バルセロナと岡崎慎司。CL史に残るビックリ仰天劇を起こしたもの (3ページ目)

  • 杉山茂樹●文 text by Sugiyama Shigeki photo by Getty Images

 リバプールの当時のキャプテン、スティーブン・ジェラードは、何かに取り憑かれたように、必死の形相でボールと相手を追跡していた。セビージャ戦の岡崎のように。

 パリSGをカンプノウに迎えた第2戦。バルサも04~05のリバプールと同じ布陣(3-4-3=3-3-3-1)で臨んだ。超攻撃的布陣。ひと言でいえばそうなるが、大逆転劇を語る際、この布陣変更は外せない要素になる。

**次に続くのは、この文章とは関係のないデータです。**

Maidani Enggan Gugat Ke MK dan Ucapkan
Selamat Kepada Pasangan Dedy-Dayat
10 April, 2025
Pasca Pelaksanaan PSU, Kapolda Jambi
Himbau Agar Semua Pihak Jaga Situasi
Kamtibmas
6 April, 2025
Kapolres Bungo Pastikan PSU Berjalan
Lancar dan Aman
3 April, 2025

 後ろは気にするな。ひたすら前に出て攻めよ。ルイス・エンリケはその想いを、布陣という具体的な手段で選手に伝えた。指示が明快だったからこそ選手の背中は押された。

 ブックメーカーは現在、そのバルサを優勝の本命に推す。2番手は、決勝T1回戦で、アーセナルを木っ端微塵にしたバイエルン。3番手に昨季の覇者で2連覇を狙うレアル・マドリードが座る。

 バルサ、バイエルン、R・マドリードの3強を、アトレティコ・マドリードとユベントスが追う。この展開は昨季とほぼ同じだ。ここ数年来の傾向でもある。上位の顔ぶれに特段の変化はない。

 見どころも同じだ。CL史上、初の連覇達成なるか。過去4シーズン、バイエルン、R・マドリード、バルサ、R・マドリードという順番でそれぞれ2連覇にトライしたが、いずれも失敗した。とはいえ、3強の強さに変化はなし。2シーズン続けて勝てないのが不思議なくらいだが、2年目の途中になると、危うい感じが見えてくることも確かなのだ。